Africa Development Bank draws together experts to highlight South-south experiences in achieving a just transition (AfDB)

The African Development Bank Group hosted a workshop to explore securing a just transition in the developing world. The session, which took place during the World Bank’s Innovate4Climate Conference, highlighted the importance of South-South cooperation .

Innovate4Climate 2022, organized by the World Bank, took place over three days, from 24-26 May and featured plenaries and workshops. The event provided a forum for practitioners to demonstrate how to achieve a resilient and low-carbon future.

With a large oil-and-gas sector, the country has many workers that the transition will negatively impact. To mitigate these impacts, the government has incorporated renewable energy into energy efficiency technology to ease the transition for existing workers and create career opportunities. “We are not implementing a climate change or energy-only approach, but a holistic approach to transition toward a global paradigm shift, “ Kishan Kumarish, Head of the Minister of External Affairs Unit in the Trinidad and Tobago Ministry of Planning and Development said.

BRICS meet: NSAs discuss new threats and challenges to national security (Business Standard)

Top security officials of the BRICS countries have held an in-depth exchange of views and reached a consensus on issues such as strengthening multilateralism and global governance and responding to new threats and challenges to national security.

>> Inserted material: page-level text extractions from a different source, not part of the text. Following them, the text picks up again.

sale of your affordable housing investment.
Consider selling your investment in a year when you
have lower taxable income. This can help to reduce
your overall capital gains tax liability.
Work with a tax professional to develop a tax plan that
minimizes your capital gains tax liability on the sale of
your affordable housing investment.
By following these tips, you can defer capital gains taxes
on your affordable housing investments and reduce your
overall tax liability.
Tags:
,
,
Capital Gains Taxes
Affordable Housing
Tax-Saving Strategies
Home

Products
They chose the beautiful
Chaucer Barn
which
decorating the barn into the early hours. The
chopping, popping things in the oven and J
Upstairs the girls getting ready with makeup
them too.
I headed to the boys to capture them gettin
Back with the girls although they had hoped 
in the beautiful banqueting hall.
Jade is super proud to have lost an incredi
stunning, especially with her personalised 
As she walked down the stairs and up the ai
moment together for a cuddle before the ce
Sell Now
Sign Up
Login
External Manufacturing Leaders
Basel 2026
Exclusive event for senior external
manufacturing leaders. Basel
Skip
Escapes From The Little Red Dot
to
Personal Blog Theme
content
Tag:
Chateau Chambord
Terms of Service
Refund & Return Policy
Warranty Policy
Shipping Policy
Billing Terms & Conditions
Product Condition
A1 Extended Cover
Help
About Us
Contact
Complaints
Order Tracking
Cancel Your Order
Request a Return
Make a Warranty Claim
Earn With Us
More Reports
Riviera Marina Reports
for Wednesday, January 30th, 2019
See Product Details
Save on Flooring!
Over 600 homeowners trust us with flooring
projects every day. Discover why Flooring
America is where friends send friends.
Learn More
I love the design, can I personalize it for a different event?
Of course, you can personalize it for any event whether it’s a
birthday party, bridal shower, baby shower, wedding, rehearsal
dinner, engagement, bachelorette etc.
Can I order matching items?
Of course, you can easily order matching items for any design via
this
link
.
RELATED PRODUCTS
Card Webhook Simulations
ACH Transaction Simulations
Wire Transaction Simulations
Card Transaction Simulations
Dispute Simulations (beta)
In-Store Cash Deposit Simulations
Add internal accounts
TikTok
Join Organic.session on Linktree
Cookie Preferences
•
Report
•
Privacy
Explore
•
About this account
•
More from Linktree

National Security Advisor Ajit Doval on Wednesday attended via video link the 12th Meeting of BRICS (Brazil, Russia, India, China and South Africa) National Security Advisers and High Representatives on National Security. The meeting also discussed strengthening and improving governance in new frontiers, the state-run Xinhua news agency reported.

In his address, Yang Jiechi, the director of the Office of the Foreign Affairs Commission of the Communist Party of China (CPC), said the BRICS was born in the historical tide of the collective rise of emerging markets and developing countries and represents the direction of the evolution and adjustment of the world pattern and international order. He called on the five countries to follow the trend of times, respond to changes of the times and inject more stability and positive energy into the turbulent international situation.